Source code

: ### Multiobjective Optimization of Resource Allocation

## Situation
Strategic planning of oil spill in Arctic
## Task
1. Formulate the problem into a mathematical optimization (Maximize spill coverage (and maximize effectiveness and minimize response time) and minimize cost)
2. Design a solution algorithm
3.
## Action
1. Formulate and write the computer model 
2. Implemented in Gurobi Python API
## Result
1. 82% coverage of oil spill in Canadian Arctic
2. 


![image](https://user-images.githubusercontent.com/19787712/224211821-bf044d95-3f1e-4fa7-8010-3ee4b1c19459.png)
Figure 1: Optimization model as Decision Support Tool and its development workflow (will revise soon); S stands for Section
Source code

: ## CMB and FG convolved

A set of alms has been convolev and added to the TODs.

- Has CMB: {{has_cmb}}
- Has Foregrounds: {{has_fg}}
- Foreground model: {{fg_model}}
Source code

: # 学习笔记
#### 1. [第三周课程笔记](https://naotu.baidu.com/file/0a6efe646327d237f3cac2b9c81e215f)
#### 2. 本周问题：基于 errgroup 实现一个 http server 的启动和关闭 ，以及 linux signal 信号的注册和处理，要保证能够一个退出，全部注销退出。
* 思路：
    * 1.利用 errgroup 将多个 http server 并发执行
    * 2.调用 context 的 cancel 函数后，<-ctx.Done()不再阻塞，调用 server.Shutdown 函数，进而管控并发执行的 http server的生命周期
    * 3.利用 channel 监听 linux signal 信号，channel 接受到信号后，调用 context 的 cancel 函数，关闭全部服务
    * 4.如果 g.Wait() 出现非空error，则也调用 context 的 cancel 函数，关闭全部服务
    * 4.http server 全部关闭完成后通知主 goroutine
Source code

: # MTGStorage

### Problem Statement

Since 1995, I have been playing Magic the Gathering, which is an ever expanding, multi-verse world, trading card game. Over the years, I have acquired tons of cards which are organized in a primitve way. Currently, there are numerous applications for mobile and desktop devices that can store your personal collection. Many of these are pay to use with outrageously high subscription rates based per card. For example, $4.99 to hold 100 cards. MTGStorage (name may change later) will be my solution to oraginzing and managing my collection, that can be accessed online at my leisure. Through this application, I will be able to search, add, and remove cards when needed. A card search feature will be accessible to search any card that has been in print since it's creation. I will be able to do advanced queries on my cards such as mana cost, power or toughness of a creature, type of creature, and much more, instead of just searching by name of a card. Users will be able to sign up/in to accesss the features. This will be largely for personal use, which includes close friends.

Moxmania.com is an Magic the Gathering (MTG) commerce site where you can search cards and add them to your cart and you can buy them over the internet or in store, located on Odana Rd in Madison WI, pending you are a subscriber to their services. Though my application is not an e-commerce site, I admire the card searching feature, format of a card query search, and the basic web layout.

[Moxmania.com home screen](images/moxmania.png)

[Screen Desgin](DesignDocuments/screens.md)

### [Task goal]
Exactly as they stand, please print the lines from the first line of the records above down to the line that includes "and FG convolved", both of those included and no others.

### [Response to the exercise]
Source code

: ### Multiobjective Optimization of Resource Allocation

## Situation
Strategic planning of oil spill in Arctic
## Task
1. Formulate the problem into a mathematical optimization (Maximize spill coverage (and maximize effectiveness and minimize response time) and minimize cost)
2. Design a solution algorithm
3.
## Action
1. Formulate and write the computer model 
2. Implemented in Gurobi Python API
## Result
1. 82% coverage of oil spill in Canadian Arctic
2. 


![image](https://user-images.githubusercontent.com/19787712/224211821-bf044d95-3f1e-4fa7-8010-3ee4b1c19459.png)
Figure 1: Optimization model as Decision Support Tool and its development workflow (will revise soon); S stands for Section
Source code

: ## CMB and FG convolved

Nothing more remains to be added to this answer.